Prof. Nico M. van Straalen (2019)

Gepubliceerd op 01-07-2020

Natuurlijke selectie

betekenis & definitie

Proces waarbij abiotische of biotische milieu-omstandigheden een genetisch variabele populatie zodanig beïnvloeden dat sommige individuen succesvoller zijn dan andere en hun erfelijke aanleg een groter deel gaat uitmaken van de volgende generatie

“Het behoud van gunstige variaties en het verwerpen van nadelige variaties noem ik Natuurlijke Selectie”, schreef Charles Darwin in zijn beroemde boek “De Oorsprong der Soorten”, gepubliceerd in 1859. Het selectieproces dat toegepast wordt bij de veredeling van planten en het fokken van dieren nam hij ook waar in de natuur. Hoewel iedereen het principe intuïtief begrijpt en het omarmd wordt door alle biologen is er toch veel discussie over. In die discussie kan het helpen aan te geven wat natuurlijke selectie niet is.

Ten eerste: Het ontstaan van de variatie die nodig is om natuurlijke selectie te laten werken is een ongericht proces. Mutaties in het erfelijke materiaal ontstaan lukraak en zijn niet gericht op het verkrijgen van gunstige kenmerken. Ook ongunstige kenmerken ontstaan; de meeste mutaties zijn selectief neutraal; alleen de voordelige varianten worden uitgeselecteerd.

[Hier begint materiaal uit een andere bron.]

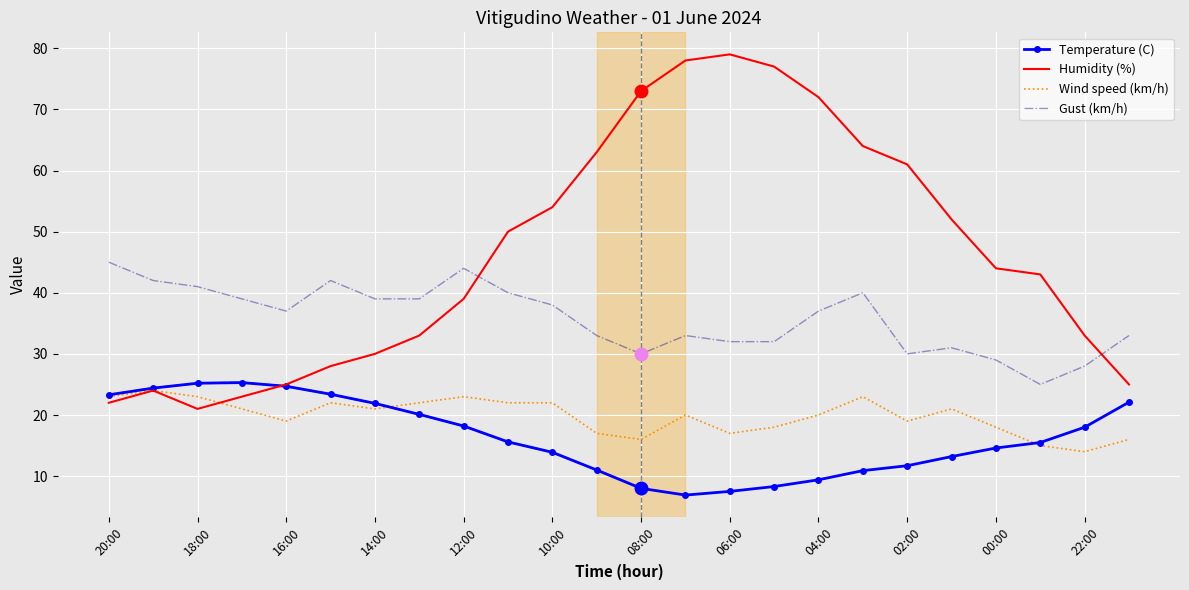

Reading left to right, extract all data points from this chart.

Temperature (C): 23.3	24.4	25.2	25.3	24.7	23.4	21.9	20.1	18.2	15.6	13.9	11.0	8.0	6.9	7.5	8.3	9.4	10.9	11.7	13.2	14.6	15.5	18.0	22.1
Humidity (%): 22.0	24.0	21.0	23.0	25.0	28.0	30.0	33.0	39.0	50.0	54.0	63.0	73.0	78.0	79.0	77.0	72.0	64.0	61.0	52.0	44.0	43.0	33.0	25.0
Wind speed (km/h): 23.0	24.0	23.0	21.0	19.0	22.0	21.0	22.0	23.0	22.0	22.0	17.0	16.0	20.0	17.0	18.0	20.0	23.0	19.0	21.0	18.0	15.0	14.0	16.0
Gust (km/h): 45.0	42.0	41.0	39.0	37.0	42.0	39.0	39.0	44.0	40.0	38.0	33.0	30.0	33.0	32.0	32.0	37.0	40.0	30.0	31.0	29.0	25.0	28.0	33.0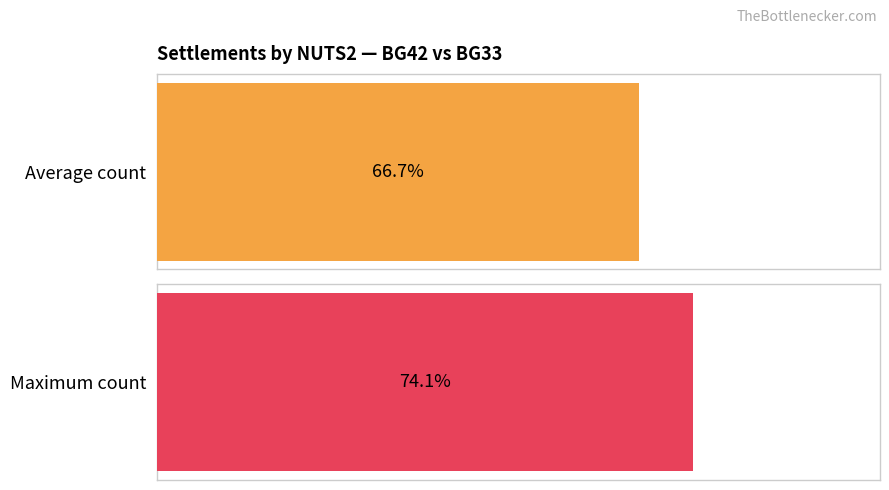

How many data points in обл. Бургас are above 22?

2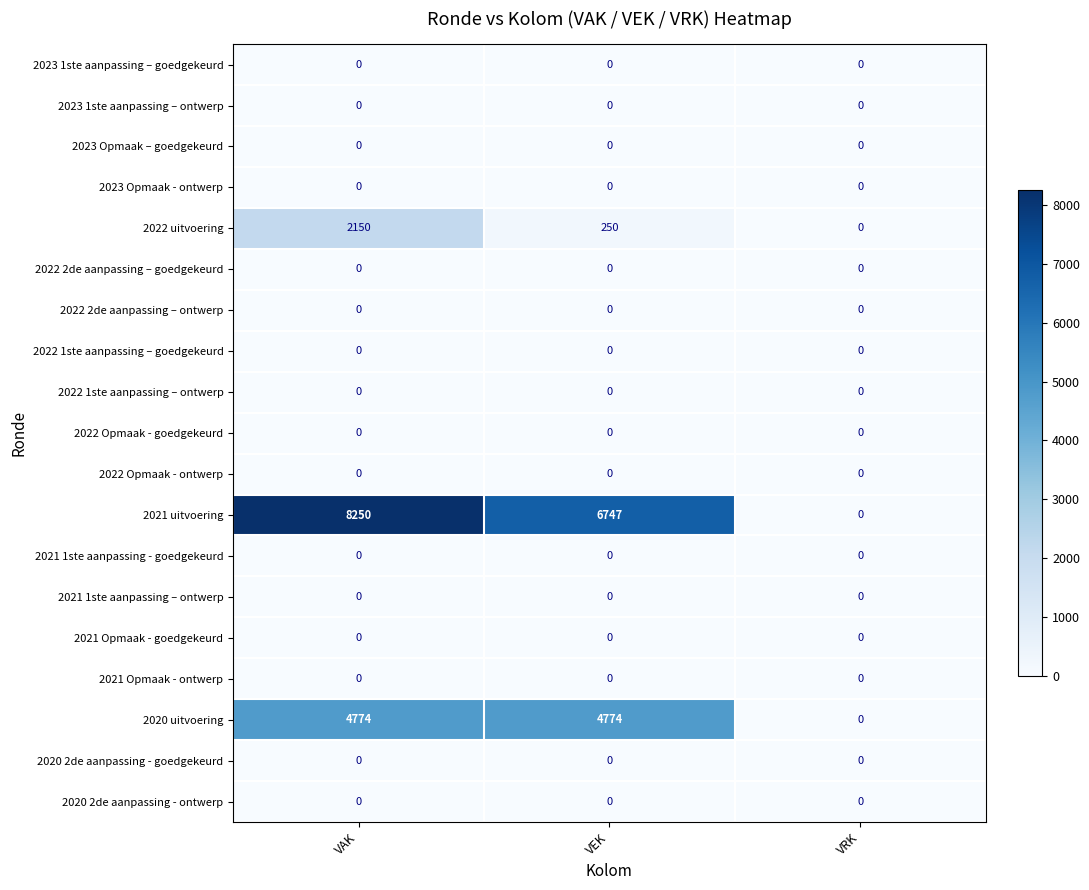

Between VEK and VRK, which series saw the biggest shift?

2021 uitvoering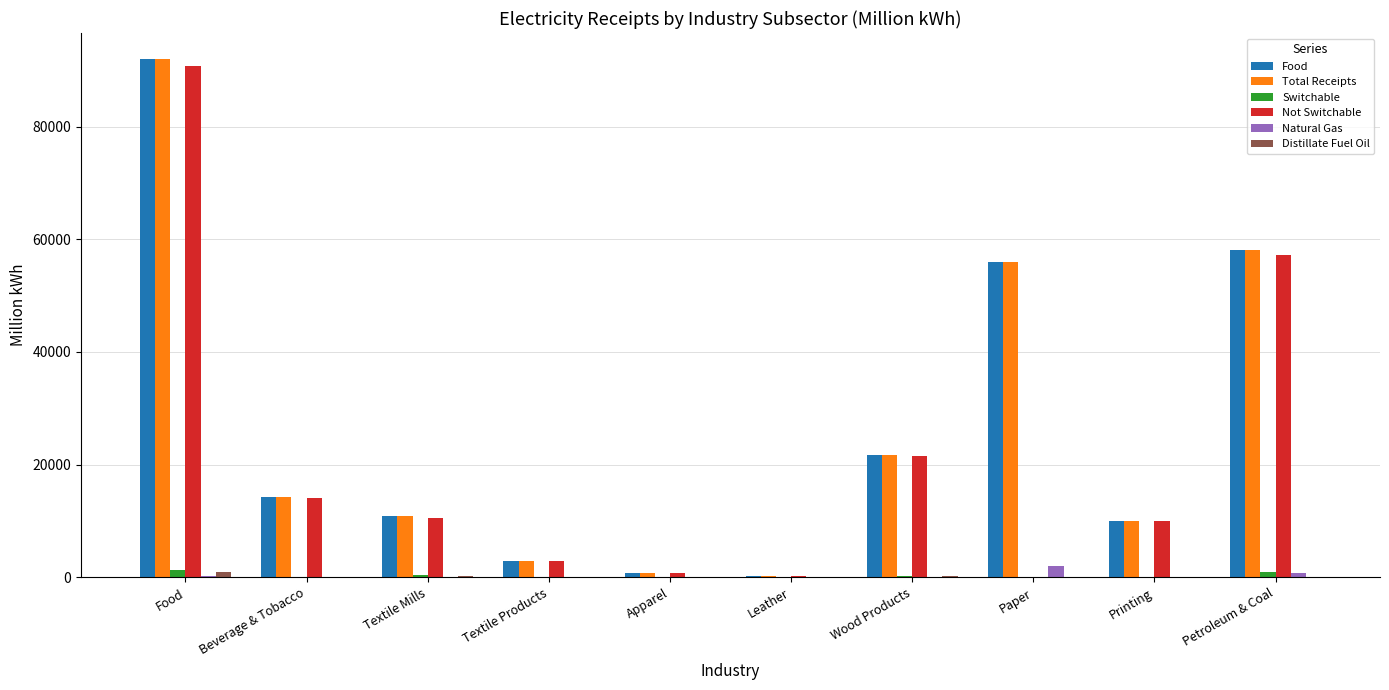

What is the maximum value for Total Receipts?

92018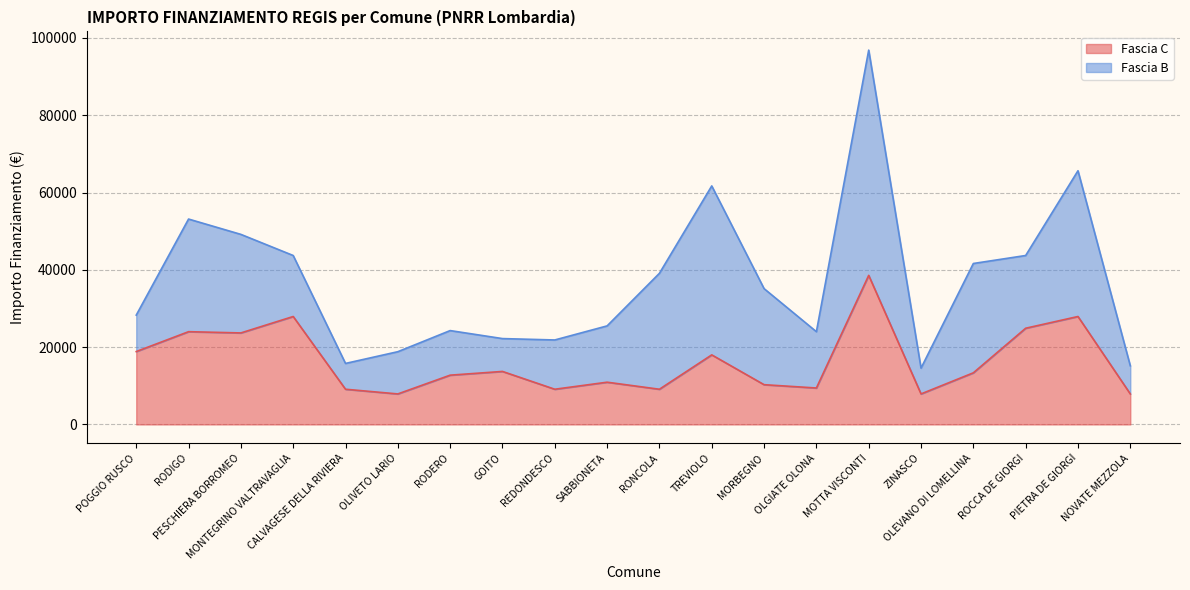

Reading left to right, extract all data points from this chart.

18854	23996	23673	27922	9105	7891	12747	13712	9105	10926	9105	17997	10284	9427	38565	7891	13354	24887	27922	7891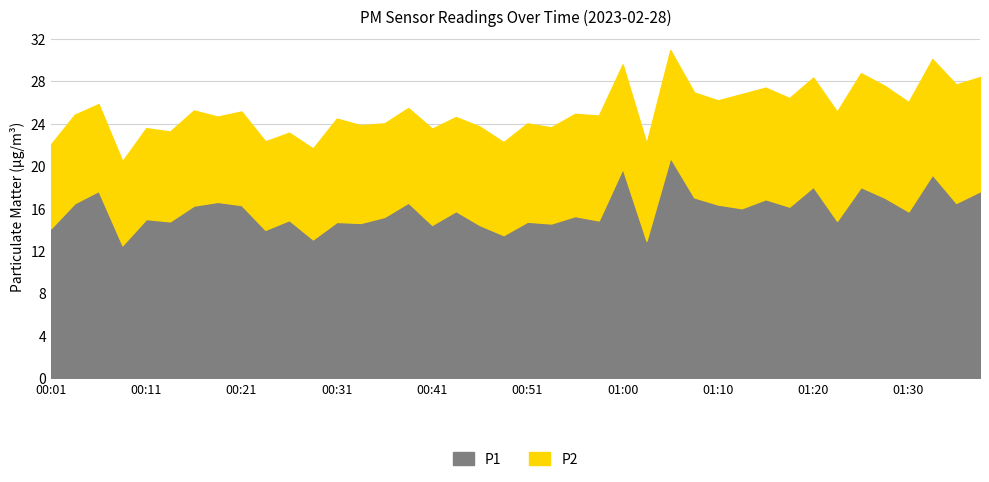

What is the difference between the highest and lowest values at 00:11?

6.4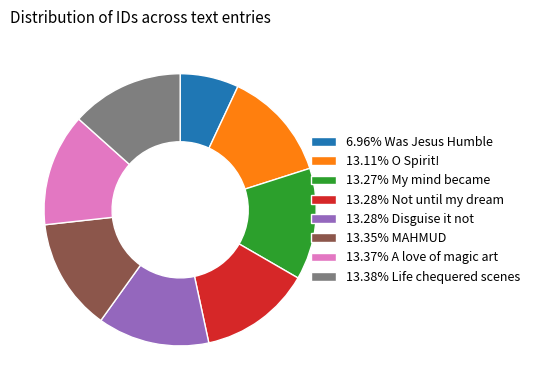

What is the ratio of the value at 13.35% MAHMUD to the value at 13.27% My mind became?

1.0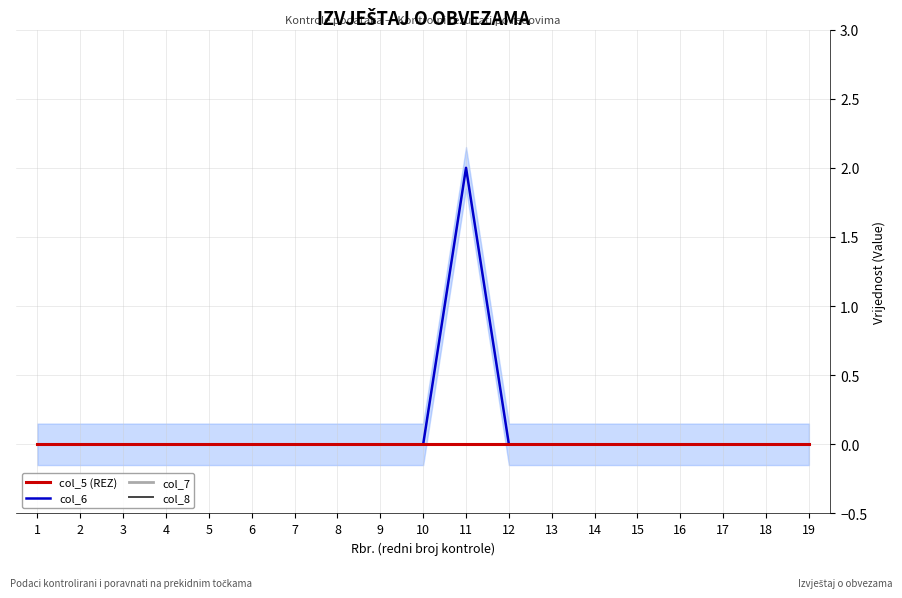

True or false: col_7 and col_8 intersect in this chart.

False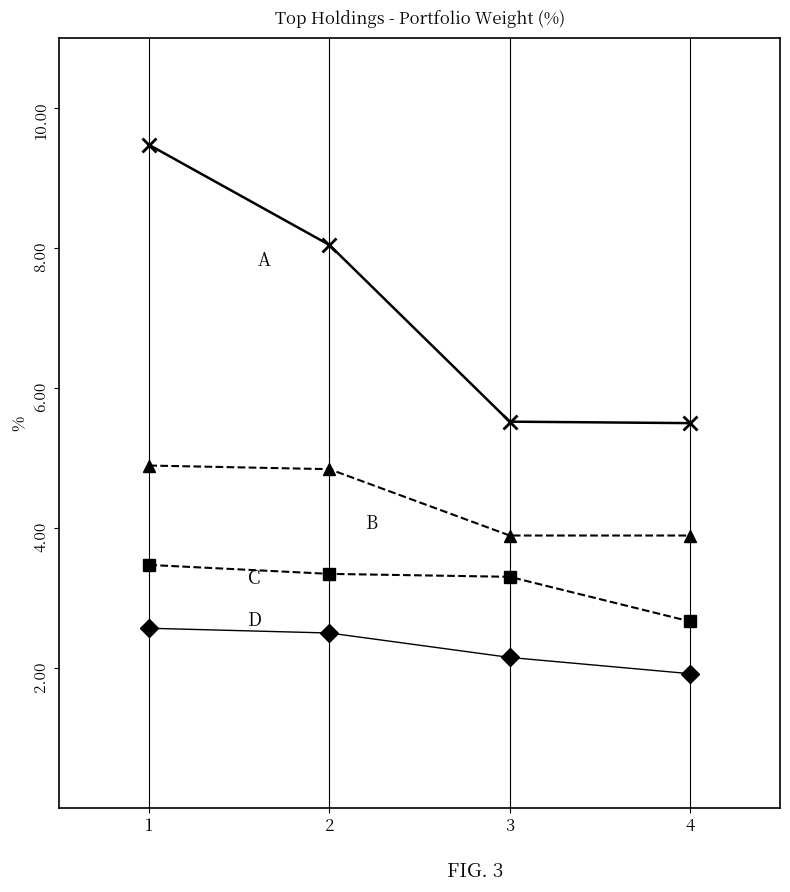

How many data points does each series have?

4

Ten tweede: Veranderingen van kenmerken tijdens het leven onder invloed van het milieu (bijvoorbeeld het sterker worden van spieren door training) hebben geen betekenis voor de selectie. Alleen kenmerken die op zijn minst voor een deel erfelijk vastgelegd zijn kunnen geselecteerd worden. Er zijn echter enkele uitzonderingen op deze regel (zie het lemma over epigenetica).

Ten derde: Het zijn de kenmerken van individuen waarop geselecteerd wordt (hoewel het de genen van een individu zijn die doorgegeven worden en die kenmerken bepalen). Dit betekent dat natuurlijke selectie geen kenmerken bevordert die nadelig zijn voor een individu maar voordelig voor de groep. Ook hier zijn enkele kanttekeningen bij te maken, zie het lemma over altruïsme.